▸ TASK INSTRUCTIONS
Copy out word for word the lines of the records, starting with the first line and going on through the line with "оппонентом всех своих".

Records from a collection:
══════
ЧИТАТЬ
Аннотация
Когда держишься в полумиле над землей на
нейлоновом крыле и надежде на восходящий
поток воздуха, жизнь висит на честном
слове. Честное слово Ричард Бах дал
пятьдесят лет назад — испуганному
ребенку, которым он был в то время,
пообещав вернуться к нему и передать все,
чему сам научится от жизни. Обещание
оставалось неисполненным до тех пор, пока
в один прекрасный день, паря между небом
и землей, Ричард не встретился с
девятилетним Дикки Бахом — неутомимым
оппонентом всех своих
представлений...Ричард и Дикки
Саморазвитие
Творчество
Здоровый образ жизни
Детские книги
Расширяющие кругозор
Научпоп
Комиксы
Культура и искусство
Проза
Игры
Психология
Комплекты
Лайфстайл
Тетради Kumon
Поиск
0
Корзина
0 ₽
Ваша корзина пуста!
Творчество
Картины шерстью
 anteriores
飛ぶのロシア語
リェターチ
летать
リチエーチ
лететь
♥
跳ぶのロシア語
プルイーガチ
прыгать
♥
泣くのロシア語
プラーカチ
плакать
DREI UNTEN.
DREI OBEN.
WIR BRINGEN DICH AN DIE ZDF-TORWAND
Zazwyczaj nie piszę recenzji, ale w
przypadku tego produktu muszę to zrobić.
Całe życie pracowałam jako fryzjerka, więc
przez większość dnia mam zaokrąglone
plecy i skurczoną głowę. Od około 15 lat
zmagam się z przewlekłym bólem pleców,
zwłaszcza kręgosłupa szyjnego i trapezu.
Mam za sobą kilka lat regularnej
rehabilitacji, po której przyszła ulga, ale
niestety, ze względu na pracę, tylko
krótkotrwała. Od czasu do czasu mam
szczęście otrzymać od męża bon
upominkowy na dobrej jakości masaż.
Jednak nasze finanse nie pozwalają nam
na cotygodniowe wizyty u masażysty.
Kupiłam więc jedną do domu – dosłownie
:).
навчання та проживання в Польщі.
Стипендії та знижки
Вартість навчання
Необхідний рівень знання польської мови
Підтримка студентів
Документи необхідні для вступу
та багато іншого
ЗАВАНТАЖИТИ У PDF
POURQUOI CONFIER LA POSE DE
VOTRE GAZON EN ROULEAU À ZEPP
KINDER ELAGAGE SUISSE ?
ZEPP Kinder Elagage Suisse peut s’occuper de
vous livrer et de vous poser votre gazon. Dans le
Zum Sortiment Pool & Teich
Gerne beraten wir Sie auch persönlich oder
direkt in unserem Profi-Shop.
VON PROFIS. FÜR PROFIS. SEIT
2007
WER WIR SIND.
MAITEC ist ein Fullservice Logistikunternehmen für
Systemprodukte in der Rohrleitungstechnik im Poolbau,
══════
▸ ANSWER SECTION
ЧИТАТЬ
Аннотация
Когда держишься в полумиле над землей на
нейлоновом крыле и надежде на восходящий
поток воздуха, жизнь висит на честном
слове. Честное слово Ричард Бах дал
пятьдесят лет назад — испуганному
ребенку, которым он был в то время,
пообещав вернуться к нему и передать все,
чему сам научится от жизни. Обещание
оставалось неисполненным до тех пор, пока
в один прекрасный день, паря между небом
и землей, Ричард не встретился с
девятилетним Дикки Бахом — неутомимым
оппонентом всех своих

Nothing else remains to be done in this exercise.